I saw the inflation calculation in the Wiki tables. You could even argue that inflation calculation is low, and that inflation has been far worse given the price of gold / oil / housing over the last 30 years.

My point was: NASA is doing just fine. They're fortunate to still be getting that much money year in year out. It's a lot of money.


You should have calculated for inflation. Without it, your numbers appear misleading.

7.5 billion in 1987 is the equivalent of 15.1 billion today.

So they've had no effective increase in budget. Which helps us to choose the right question: Are they doing more today than they were doing in 1987? And what could they do with more budget?


15.1 -> 18.4 is still a 22% increase. That's arguably "no effective increase" if you're counting per capita, but if NASA is the type of public good that offers the same amount of value whether population increases or not, I don't think a 22% is too bad. It just looks sad next to the other categories that have increased so much more.
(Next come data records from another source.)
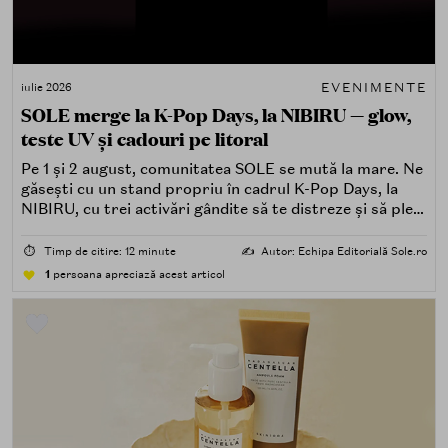
EVENIMENTE
iulie 2026
SOLE merge la K-Pop Days, la NIBIRU — glow,
teste UV și cadouri pe litoral
Pe 1 și 2 august, comunitatea SOLE se mută la mare. Ne
găsești cu un stand propriu în cadrul K-Pop Days, la
NIBIRU, cu trei activări gândite să te distreze și să pleci
acasă cu ceva în plus.
⏱️
Timp de citire: 12 minute
✍️
Autor: Echipa Editorială Sole.ro
1
persoana apreciază acest articol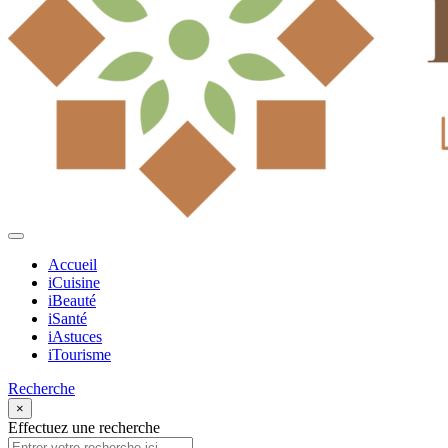
Accueil
iCuisine
iBeauté
iSanté
iAstuces
iTourisme
Recherche
×
Effectuez une recherche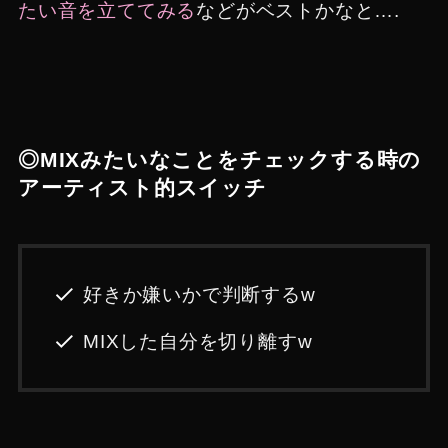
たい音を立ててみる
などがベストかなと….
◎MIXみたいなことをチェックする時の
アーティスト的スイッチ
好きか嫌いかで判断するw
MIXした自分を切り離すw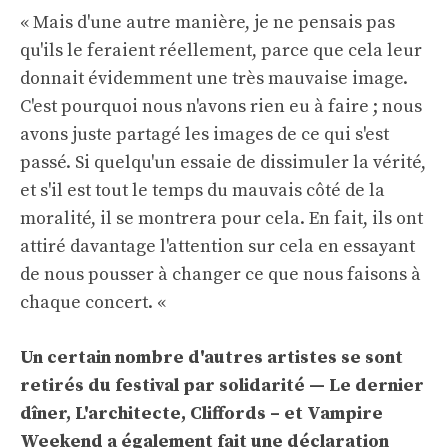
« Mais d'une autre manière, je ne pensais pas
qu'ils le feraient réellement, parce que cela leur
donnait évidemment une très mauvaise image.
C'est pourquoi nous n'avons rien eu à faire ; nous
avons juste partagé les images de ce qui s'est
passé. Si quelqu'un essaie de dissimuler la vérité,
et s'il est tout le temps du mauvais côté de la
moralité, il se montrera pour cela. En fait, ils ont
attiré davantage l'attention sur cela en essayant
de nous pousser à changer ce que nous faisons à
chaque concert. «
Un certain nombre d'autres artistes se sont
retirés du festival par solidarité —
Le dernier
dîner, L'architecte, Cliffords
– et
Vampire
Weekend a également fait une déclaration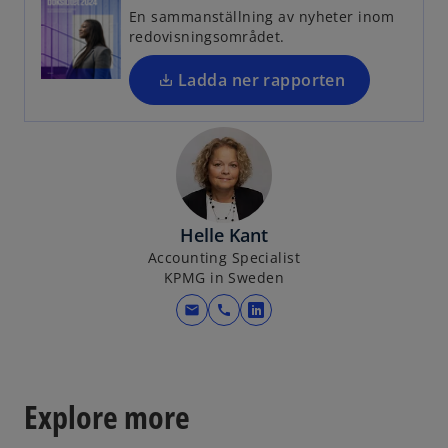
s
En sammanställning av nyheter inom
i
redovisningsområdet.
n
a
Ladda ner rapporten
n
e
w
t
a
b
Helle Kant
Accounting Specialist
KPMG in Sweden
mail
call
o
p
e
n
Explore more
s
i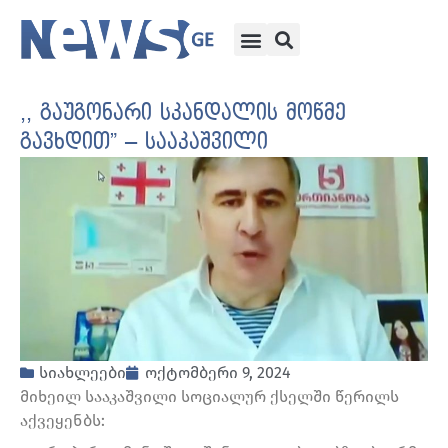
,, გაუგონარი სკანდალის მოწმე
გავხდით” – სააკაშვილი
სიახლეები
ოქტომბერი 9, 2024
მიხეილ სააკაშვილი სოციალურ ქსელში წერილს
აქვეყენბს:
It's an increase of 0.8% per year. And if the time series happened to have been started at 1988 -- there was a big increase in NASA's budget between 1987 and 1988 -- it would have been about 0.16% per year instead.

(Incidentally, something is definitely wrong with Wikipedia's figures, which show the nominal budget going up $7.6M -> $9.1M but the inflation-adjusted budget going down $17.7M -> $14.5M between 1987 and 1988.)

The goods provided by NASA are things like technological innovation, scientific discovery, and sheer coolness, all of which (it seems to me) provide net benefit proportional to the population. And the tax revenues available to fund it are kinda-sorta proportional to population too, even ignoring economic growth. So an increase of, at most, 22% over a 25-year period during which the population has grown by about 28% and the inflation-adjusted GDP by about 2x ... yes, I think that is too bad.


Or what could they do with a more intelligently allocated budget of the same or lower dollar amount?